Tanto el ritmo, que evita el atropello mediante pausas medidas al
milímetro, como el cuidado por los detalles hacen que la obra fluya
sin altibajos. De alguna manera consigue que el maridaje imposible
entre obra de tesis e historia de amor converjan sin que ninguna de
las dos quede descompensada o fuera de tono.
La
última escena es un nuevo desafío de casi imposible resolución.
Tras un clímax de esos que te dejan tiritando, se vuelven a encender
las luces. Tras la lucha de titanes, llega Sergi Torrecilla, que en
su primera aparición no nos había acabado de convencer en su
hiperactividad. Además, parece que vamos a caer en cierto
simbolismo, lo cual es todavía más ineficaz y demodé que el teatro
con mensaje. Y sin embargo, la emoción sigue ahí, literalmente, no
solo la estás sintiendo, sino que puedes verla.
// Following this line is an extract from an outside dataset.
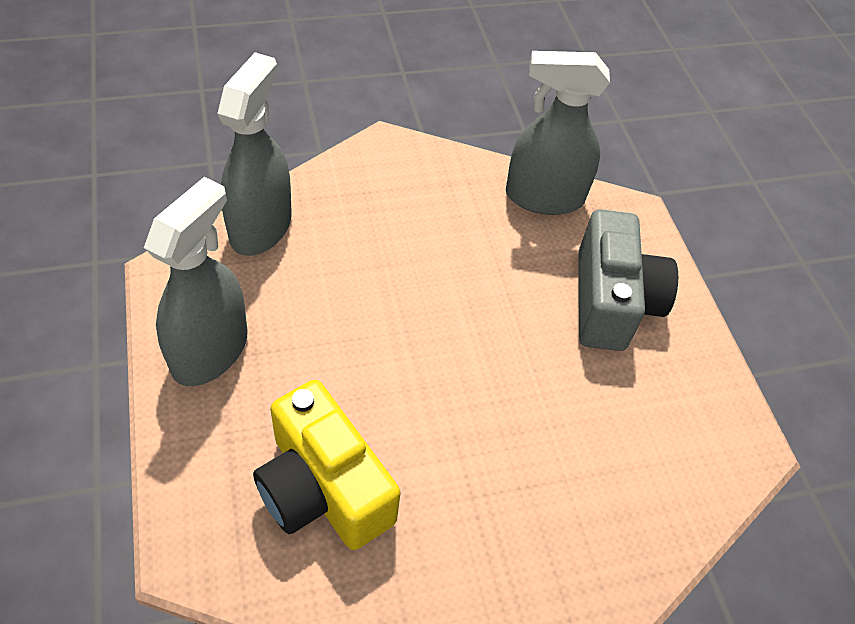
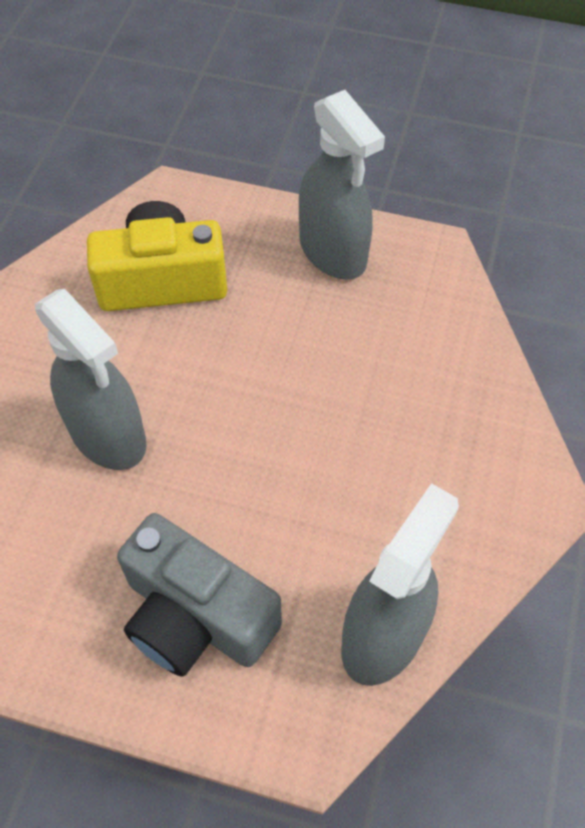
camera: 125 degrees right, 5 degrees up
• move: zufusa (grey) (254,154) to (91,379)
Lo que decíamos,
teatro por encima de todo.
Pero
algo malo tenemos que decir de la función, y es que fue escandalosa.
Pero no en el buen y habitual buen sentido, sino en el ruidoso. Hasta
cuatro móviles pudimos oír, y uno incluso fue respondido. Sabemos
del recorte de presupuestos generalizado, pero no estaría mal
establecer una guardia de emergencia que a la salida de los teatros
se encargara de fusilar a la gentuza a la que todavía le suena el
móvil en el teatro y a los que se van durante la ronda de aplausos.
Seguro que habría muchos voluntarios (no tan seguro sería el valor
ejemplarizante de la medida, la estulticia de los sujetos cuyos
aparatos son más smart que ellos no tiene límites). Pero es que
durante la obra también se produjo un bombardeo constante de toses
(habrá que adaptar la sentencia de James Agate según la cual nadie
va al teatro en Inglaterra a menos que tenga bronquitis), la
inevitable y torpe desenvoltura de un par de caramelos y hasta
conversaciones explicativas sobre qué ha dicho ella y por qué.